At the halfway point in this course, you should now be familiar with the foundations of mindfulness and able to focus on applying it more rapidly and effectively to specific challenges and stressors in your life.

This week you will begin to pay attention to the places where you might be stuck in repeating, unhealthy patterns that you can disarm through mindful awareness. You will also learn how to apply mindfulness at the critical moment when you experience a physical sensation, intense emotion, or condition, with special attention to exploring the effect of reactivity in health and illness.

Week 8:

Mindfulness is most effective when it is a lifetime commitment. This week, you will explore the many ways that you can integrate mindfulness more fully and personally into your life. While having a dedicated regular practice for mindfulness meditation is important and beneficial, it is just as important to bring a broader sense of awareness and presence to every moment in your life and to use non-judgmental mindfulness in your self-reflection and decision-making processes. You’ll learn how to maintain the discipline and flexibility of daily practice as circumstances change over the course of your life.

FREQUENTLY ASKED QUESTIONS ABOUT MBSR:

Why should I use Mindfulness?

Mindful meditation can connect your mind and body, and allow your focus to be on one subject at a time which reduces stress.

Who uses it?

The NFL uses mindfulness! Sports Psychologist and Meditation Coach with the Super Bowl-winning Seattle Seahawks, Dr. Michael Gervais, has helped this team achieve success by using several mental techniques including Mindfulness.

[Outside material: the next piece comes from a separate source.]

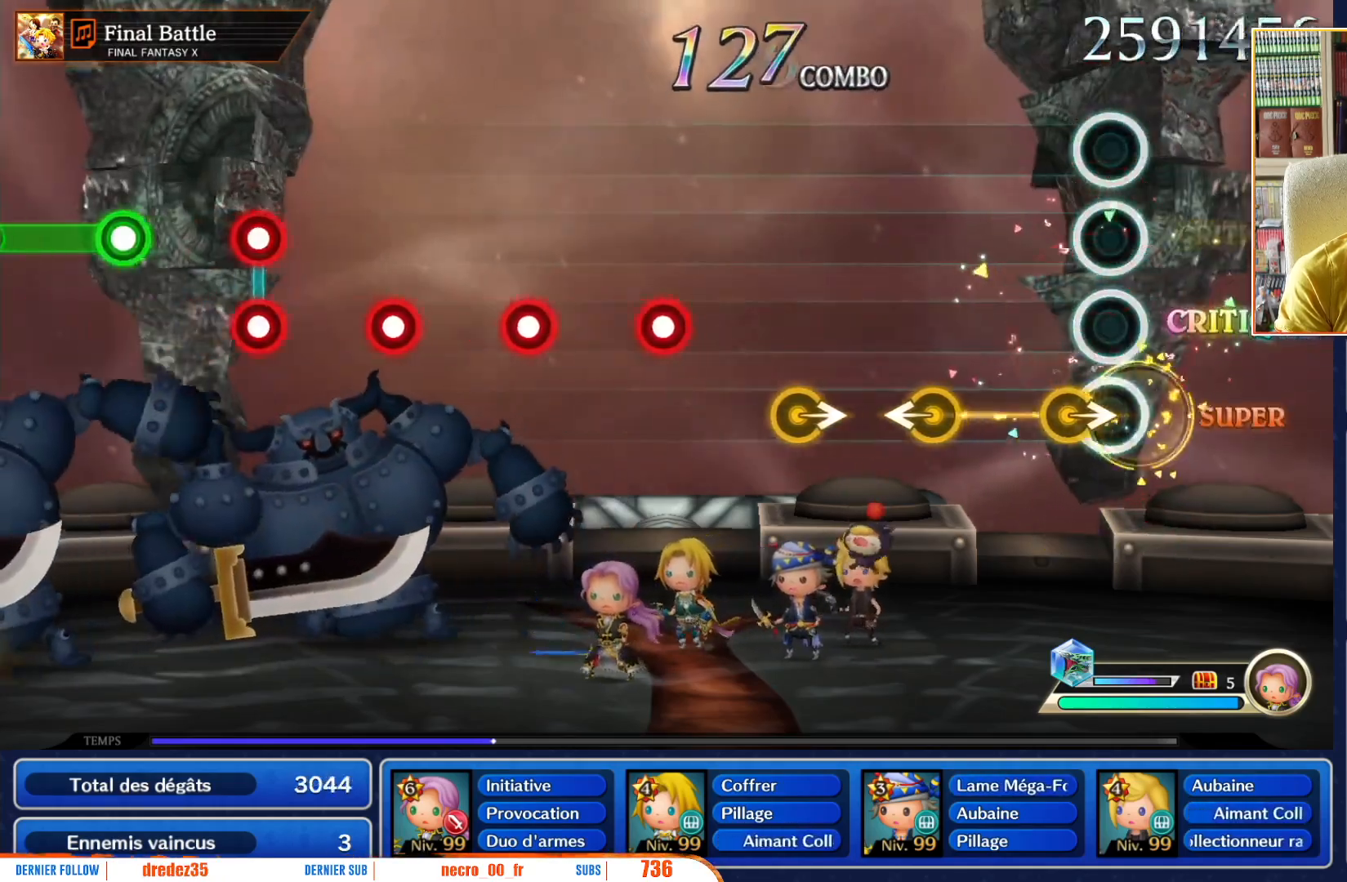
{"buttons": [], "left_stick": "center", "right_stick": "center"}
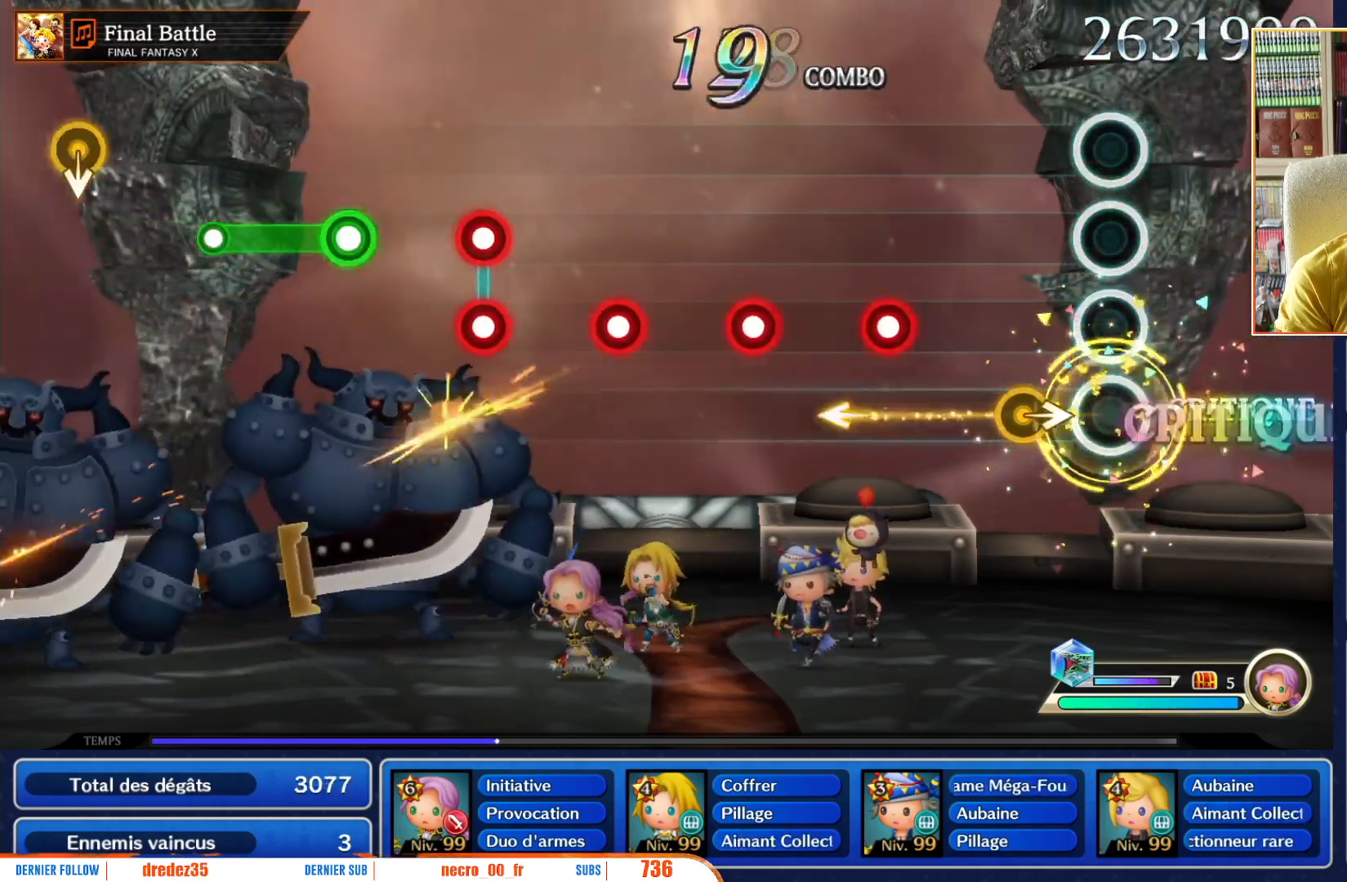
{"buttons": ["R1"], "left_stick": "center", "right_stick": "center", "events": [[150, "left_stick", "right"], [250, "left_stick", "center"], [500, "R1", "down"]]}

Patients with chronic pain use Mindfulness to accept their pain on a moment by moment basis. They report increased peace of mind and a lessening of their pain and worry when they focus on the moment rather than on some time in the future.

Mindfulness is successfully used to prevent relapse with individuals who have been through a treatment program for chemical dependency.

Many others have used Mindful techniques for general well-being, centering and balance in their lives.

How does it work? How can I learn to use it?

If you know a person with anxiety and persistent worrying habits, they may spend much of their time worrying about the future or thinking about the past. Focusing on the present moment rather than the future or the past can positively affect a person’s stress, anxiety or depression.

If you know anyone who has been treated for disordered eating, you may have heard them speak of “intuitive” eating or “mindful” eating. This is the practice of thinking about and enjoying the flavor, texture, and aroma of the food you put into your mouth. This way of eating is exactly the opposite of distracted eating – where you don’t realize how much you ate or even if it tasted good (ex: sitting in front of the TV and mindlessly consuming food or eating in your car while driving down the highway in a rush to get somewhere).  When we bring attention to what we are doing, the experience can become much more pleasurable and time can seem to stand still. Imagine bringing that kind of attention to other parts of your life (relationships, work, and hobbies). This kind of focused attention can improve all areas of your life.